Olivers rare form of leukemia + bone marrow transplant journey

My 5 year old son Oliver Snow King was diagnosed with a really rare form of leukemia just over a year and a half ago when he was 3, so rare we had to search worldwide for answers. After arriving at Wellington hospital on the 15th of December 2017 and being flowen by emergancy flight from our home town Wellington to Christchurch hospital on the 16th of December where the blood cancer specialists are, having to leave with nothing and leaving my other two children behind so suddenly thankfully with instant family support and after numerous tests revealed the rare form of Chronic Eosinophilic Leukemia (nos) New Zealand apparently hadnt really come across this and so the specialists put their feelers worldwide.
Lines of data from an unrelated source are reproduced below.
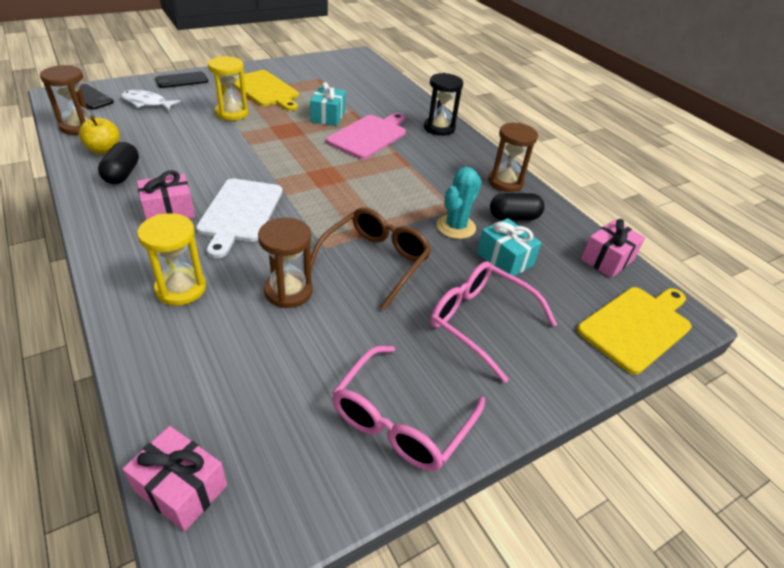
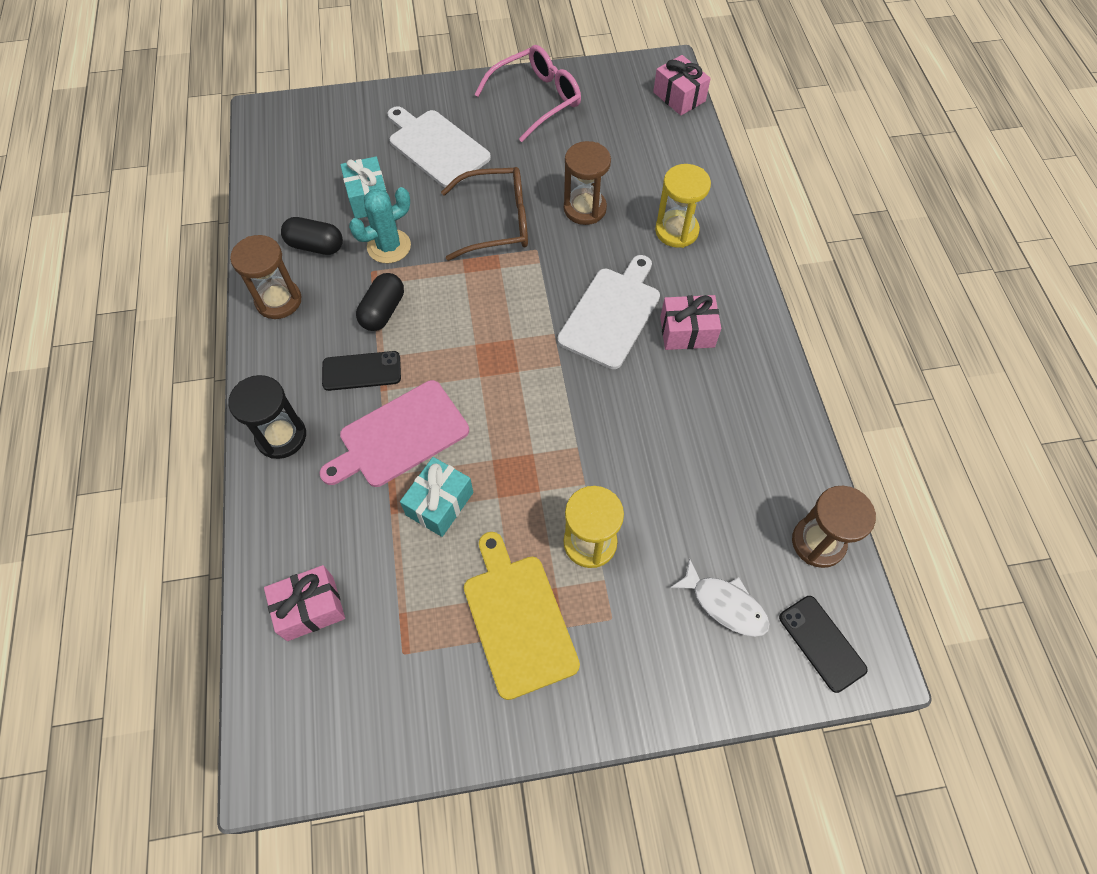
camera: 155 degrees left, 20 degrees up
(104, 150) = (773, 470): yellow apple -> none
(122, 174) = (743, 410): black capsule -> black capsule (383, 311)
(182, 80) = (665, 689): black phone -> black phone (361, 371)
(374, 262) = (495, 222): brown glasses -> brown glasses turned 150 degrees counterclockwise
(481, 322) = (436, 147): pink glasses -> white cutting board
(607, 259) = (268, 177): pink gift -> pink gift (310, 608)
(636, 326) = (311, 116): yellow cutting board -> none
It came that the treatment of a bone marrow transplant may work to help save him as there is no actual cure.

We were flown to Auckland Starship hospital to have a bone marrow transplant and i his mother Jasmine would be the bone marrow donor on the 21st March 2018.

I am trying to emotionally and financially support Oliver and his two older sisters aged 13 and 8 so

A mother whom i met at the Christchurch Ronald McDonald House in a similar medical position with her son advised of reaching out to give a little.

I started to set a page up but didnt get round to completing it as there never seemed to be spare time to even do that with our lives turned upside down and after a year and a half of fighting all the graft vs host complications that hes battled strong through its been taking a huge toll on his body.

He has been so strong so far and such a little fighter and just want to be able to support ourselves with also being able to give him any little extra we can to brighten up as many days as possible for him and his sisters and hopefully find a way of providing my family and easing a little of the stress upon us and to give ollie all he deserves especially after just recently we received results of graft in the lungs which has no treatment to cure but a treatment to supress to prolong him as long as we can and hope the graft decides to rid itself from him on it's own but the doctors have advised to be realistic as this has the high outcome of not in end survivable but we hold on to that chance of a miracle because he deserves it and we need to make every moment count.

We are trying to find accommodation as terrible circumstances have left us in emergency housing and on waiting lists while trying private and all house items damaged in a fire where our belongings were stored so we are starting from ground zero but as we need ollie to come to where we can call home to give him the best of everything we can and beds to sleep in etc once find a home to rent and that someone will choose us to tenant it and that due to his illness has to be dry clean and warm to better his chances has made it even harder but we are fighting through every day hoping that day will soon be here so am trying all i can to find ways that we can get started back into life and make the most of every day.